DIRECTION => Please reproduce the part of the items that opens with the line containing "family: Lamiaceae" and closes with the end of the items, both ends included. Leave the pictures out of your answer.

MATERIALS PROVIDED =>
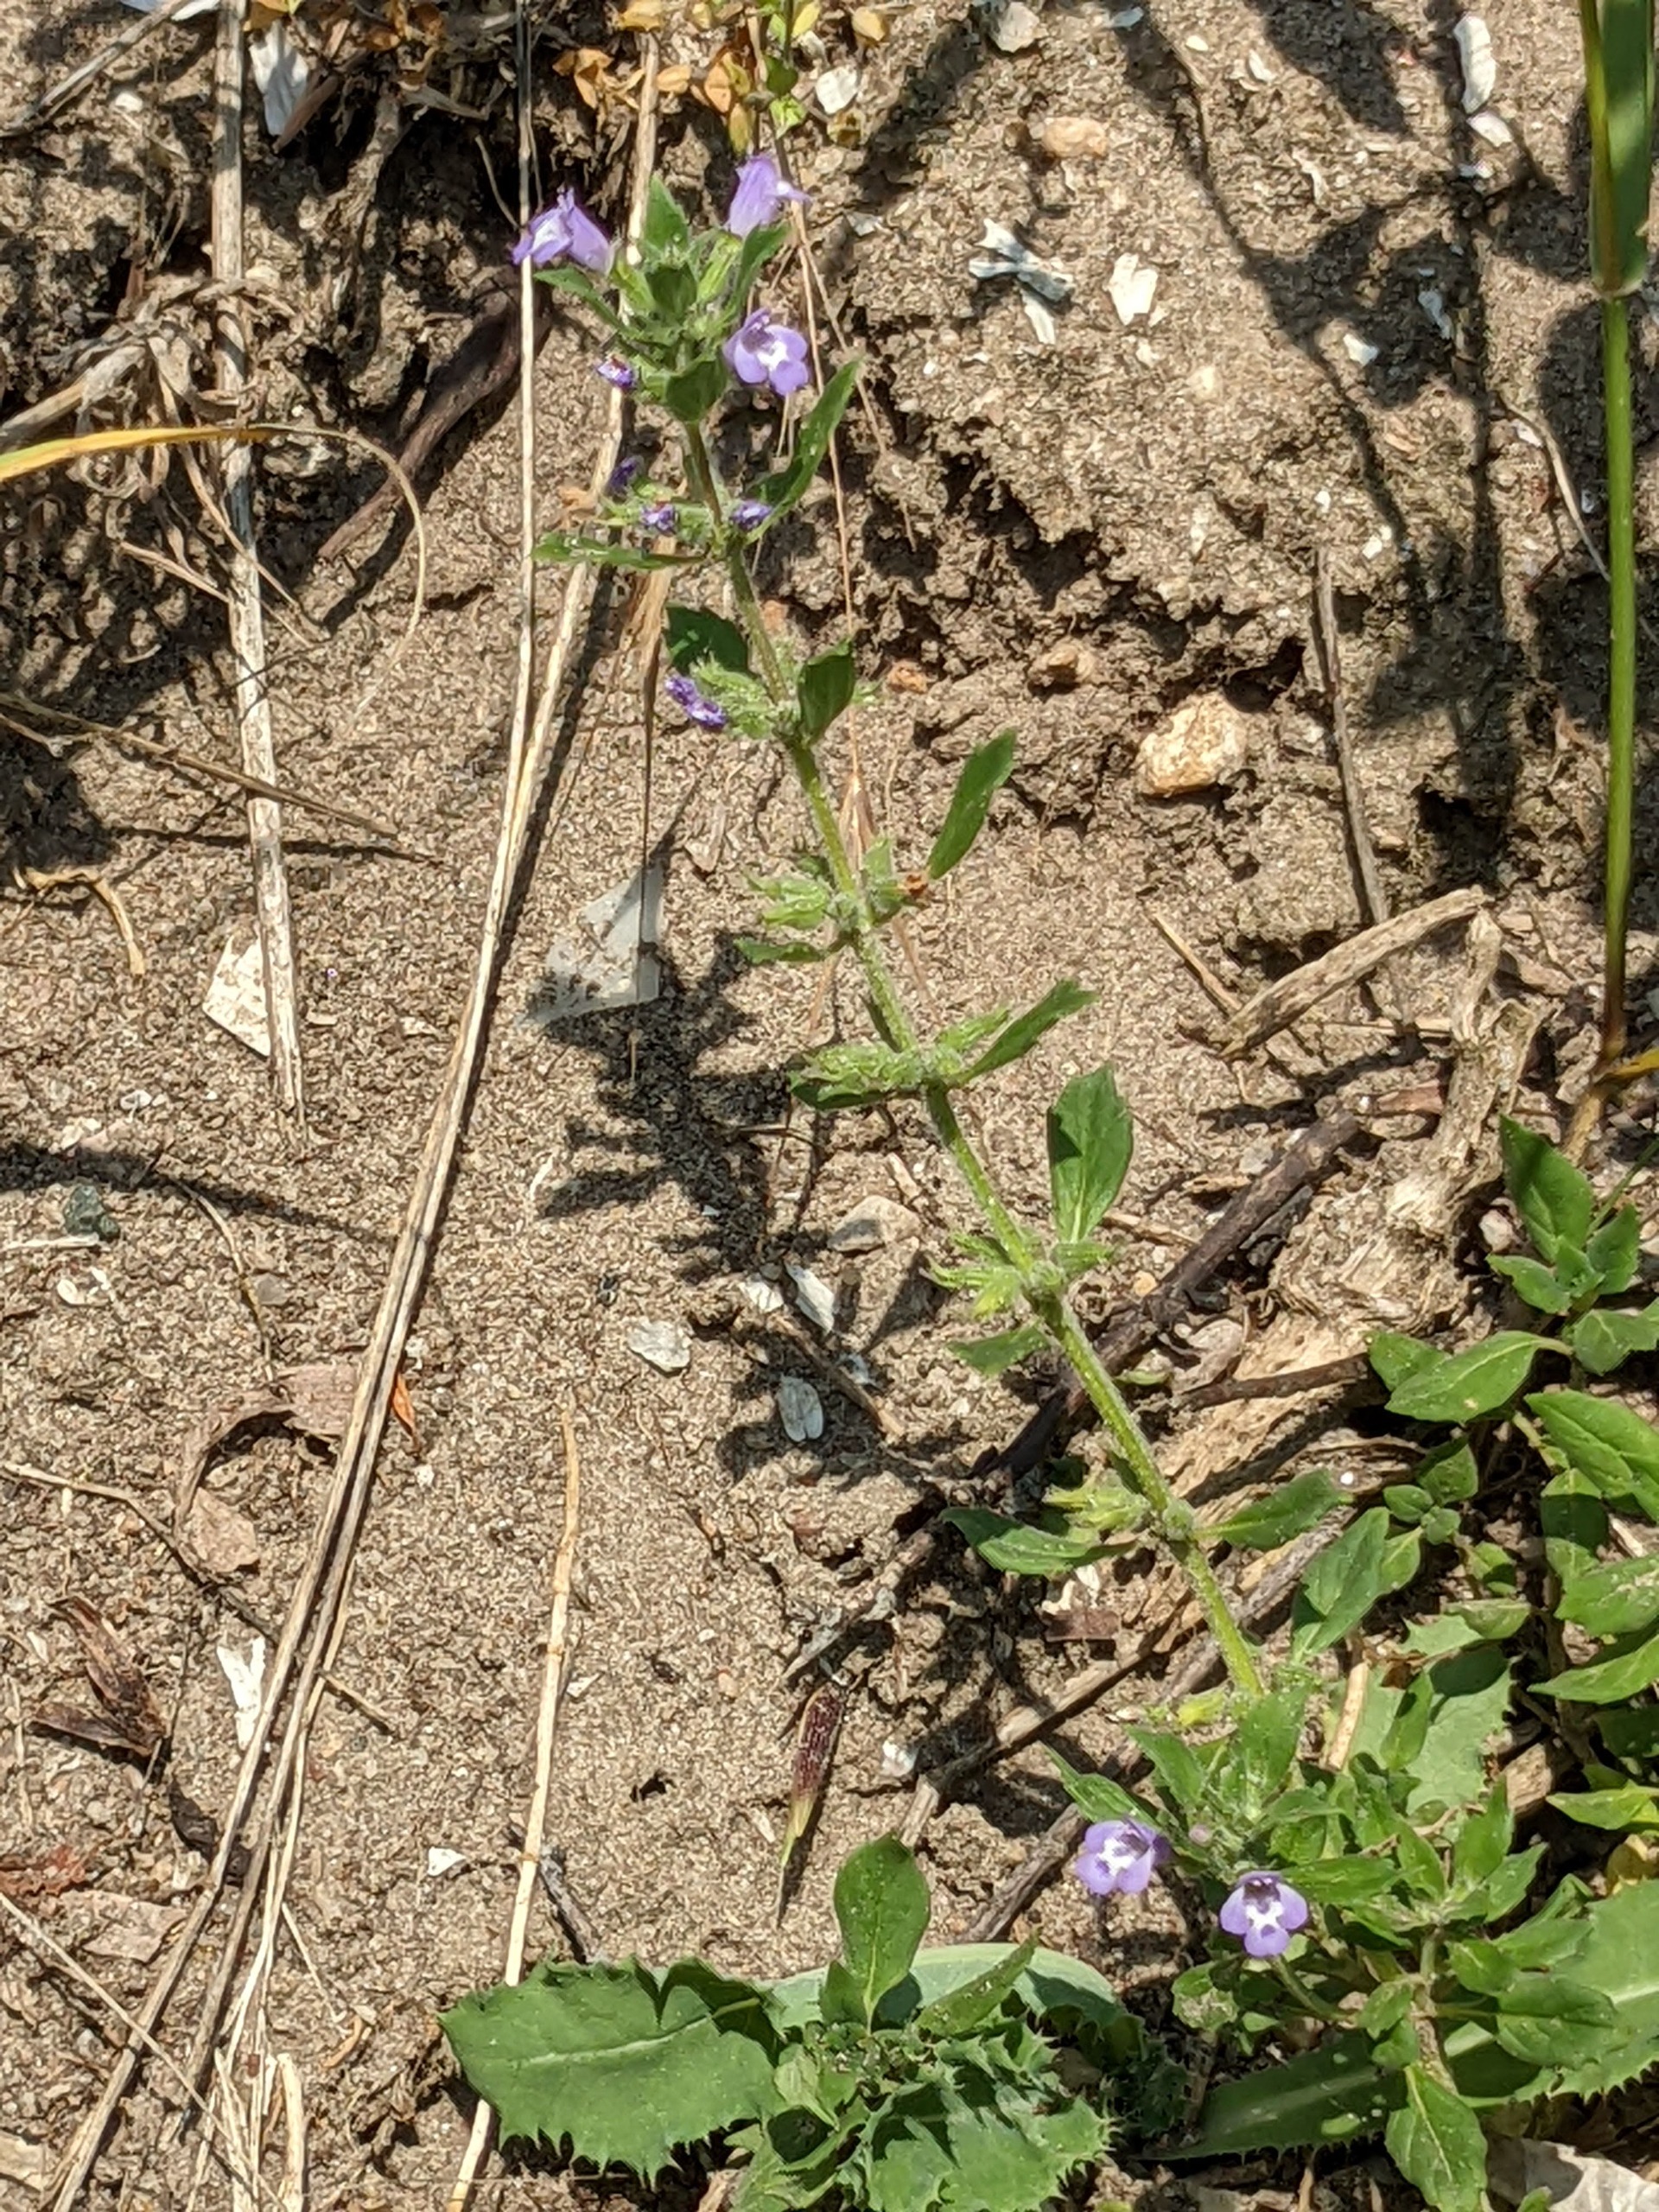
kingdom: Plantae
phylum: Tracheophyta
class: Magnoliopsida
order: Lamiales
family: Lamiaceae
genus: Clinopodium
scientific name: Clinopodium acinos
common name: Voldtimian
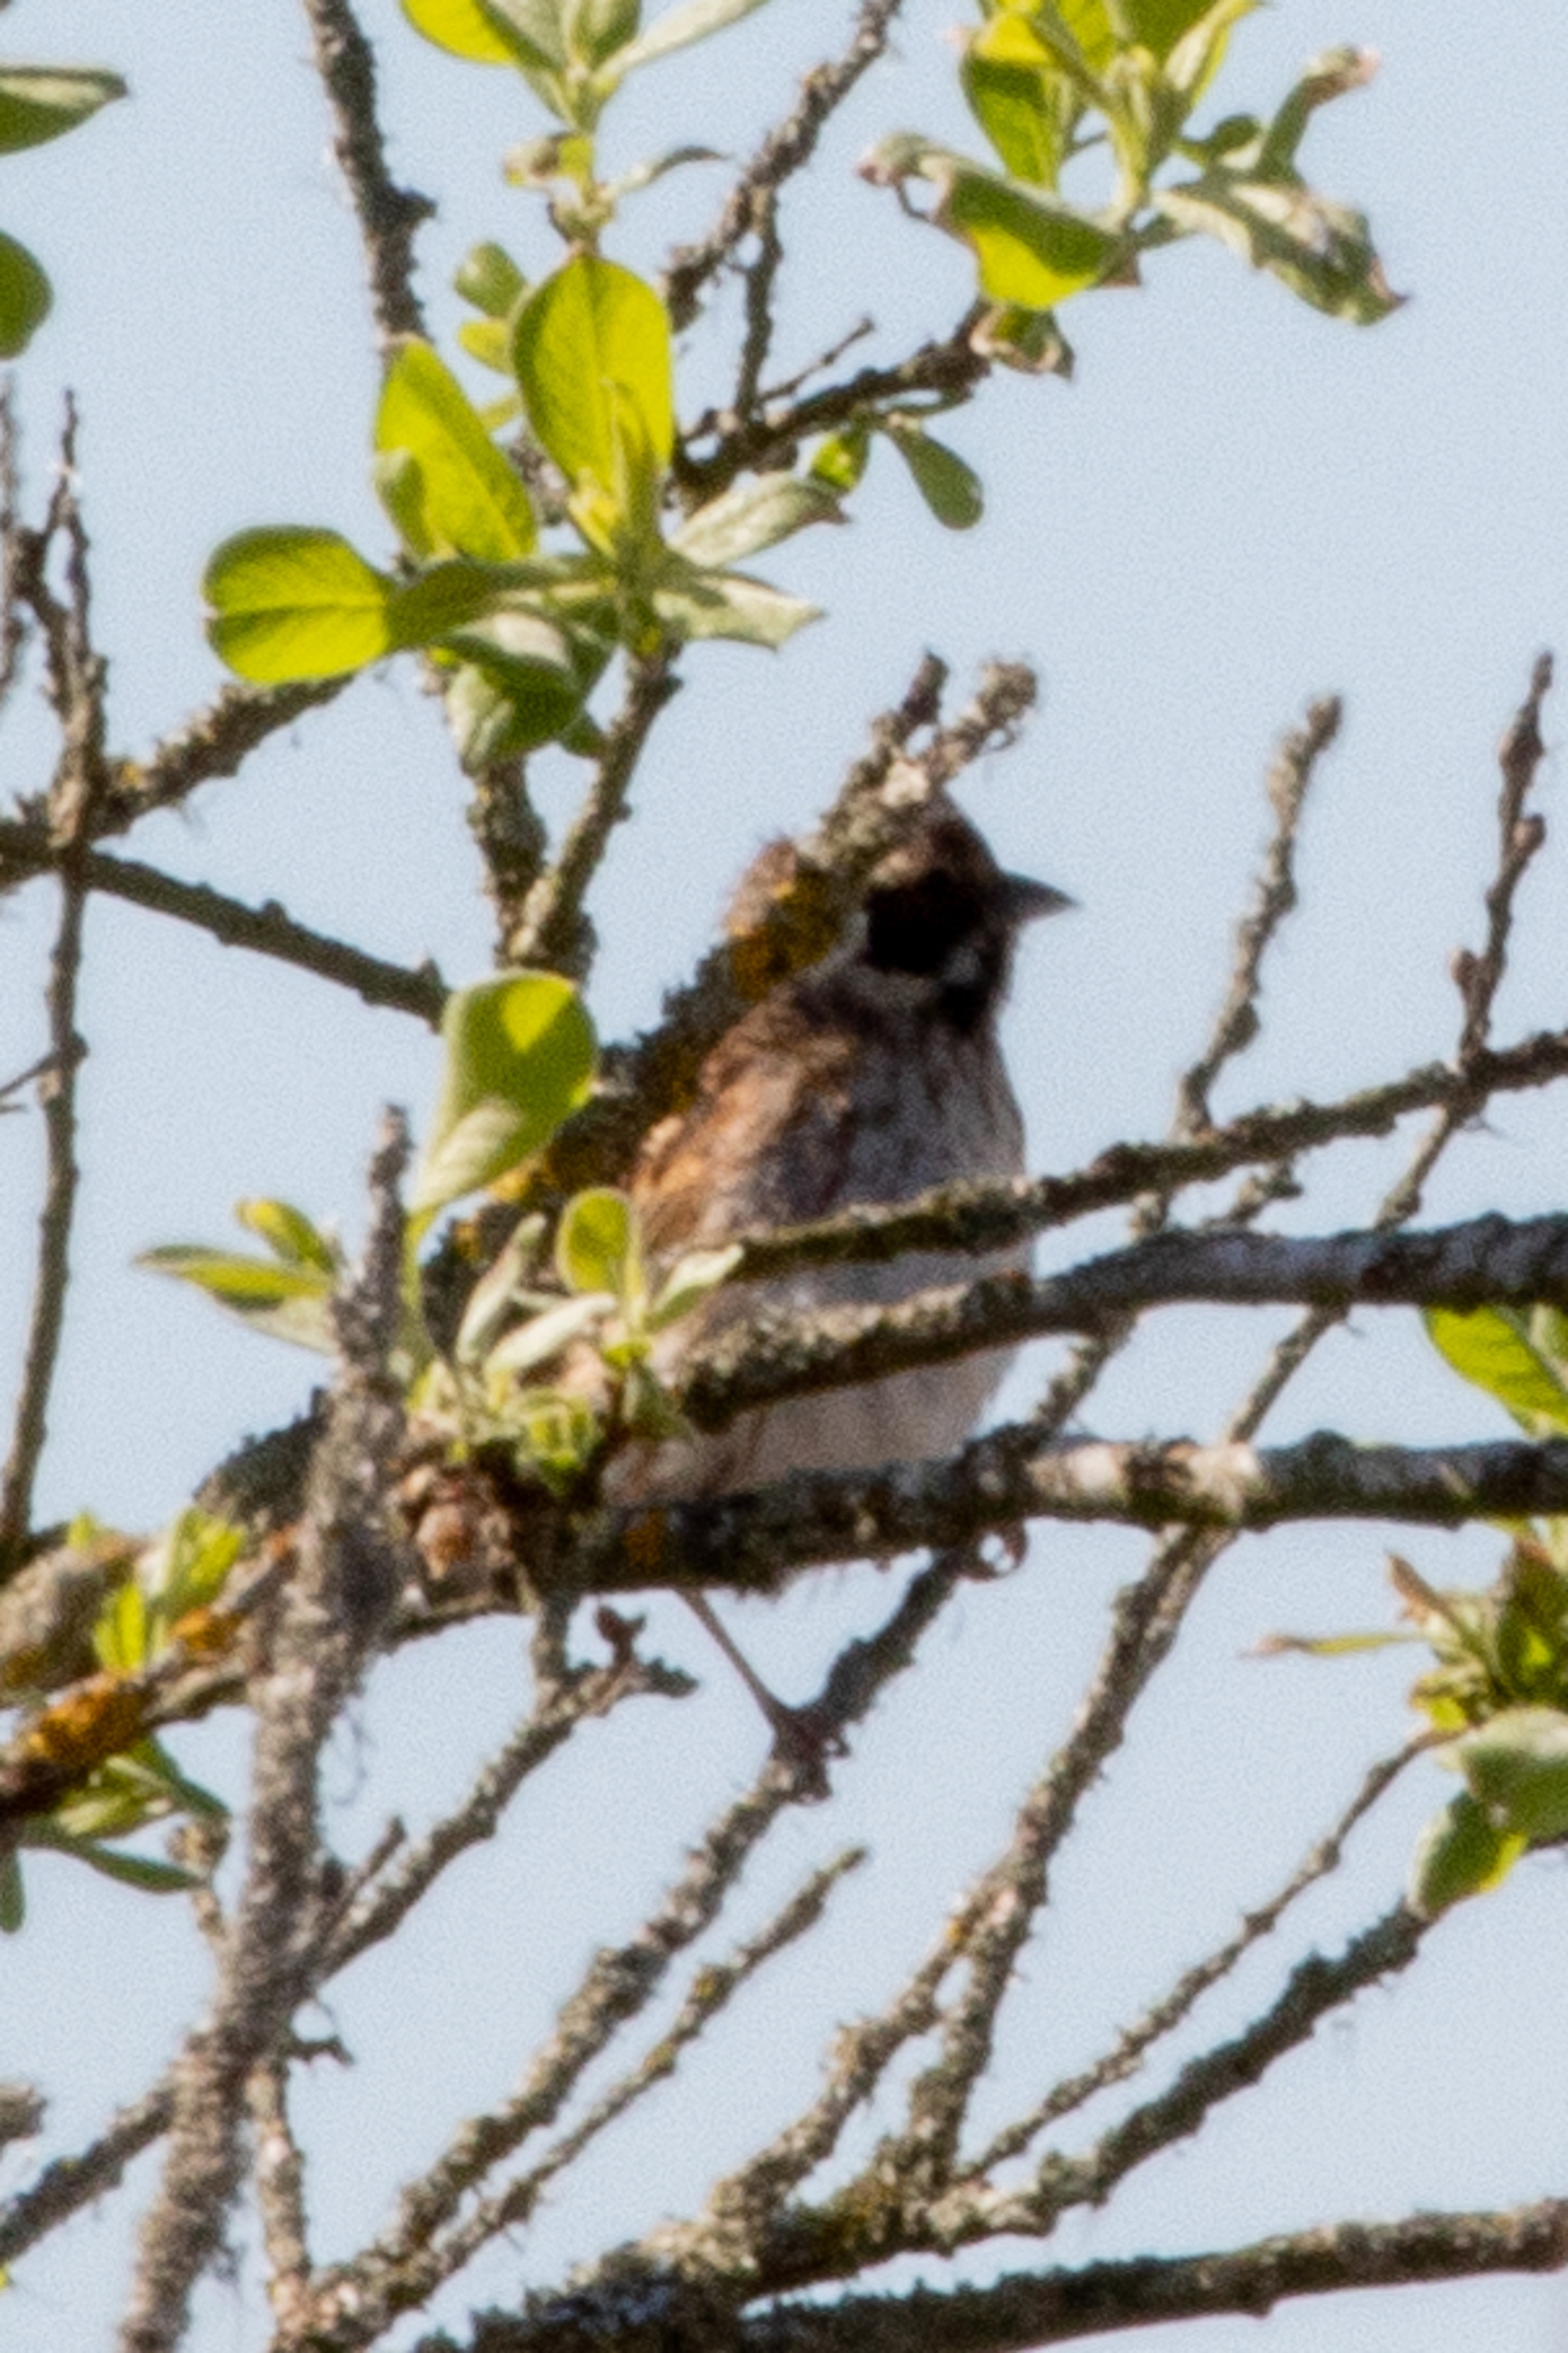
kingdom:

TASK RESPONSE =>
family: Lamiaceae
genus: Clinopodium
scientific name: Clinopodium acinos
common name: Voldtimian
kingdom:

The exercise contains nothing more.